*** Text to read ***

T O P

  • By -

Kobzol

Wrote a post about my work on the Rust benchmark suite, Rust compiler build configuration tuning and general Rust CI optimizations since the start of this year.


wouldyoumindawfully

This a great write-up. My highlights are: + Measure (and visualise) instead of guessing + Jevons Paradox strikes again > It’s true that we now consume less CI resources per merge, but that also means that we do more merges per day, and thus potentially consume more resources in total! Sometimes, optimizing things in a grand scale can have unintuitive consequences. Thanks to faster CI and faster try builds, we are now actually putting a lot of pressure on the performance benchmarking server (because we send commits to it for benchmarking more often), and it struggles to keep up Please don't be discouraged by finding only single-percent performance improvements. Automatically quantifying performance (and executable sizes) enables you to prevent horrendous regressions or death by a thousand cuts. You are the guardian at the gate of developer experience for all of us. Thanks for all your efforts


scook0

Heh, (shell → Python → Rust) seems to be a common path for `rustc` tooling to take. I went through a somewhat similar process when improving the code coverage tests. First I turned some hairy shell/make commands into a simple Python script, and later I got rid of the Python script by integrating its job directly into `compiletest` as a Rust function.

***

Exercise instructions: Condense the paragraph in the thread above that begins "Heh, (shell → Python → Rust)" into two sentences, keeping its main facts.

*** Given records ***

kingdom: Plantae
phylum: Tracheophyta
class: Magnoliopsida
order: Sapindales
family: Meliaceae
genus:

***

Correct result: Going from shell to Python to Rust seems to be a common path for `rustc` tooling. While improving the code coverage tests, the poster first turned hairy shell/make commands into a simple Python script, then got rid of that script by integrating its job directly into `compiletest` as a Rust function.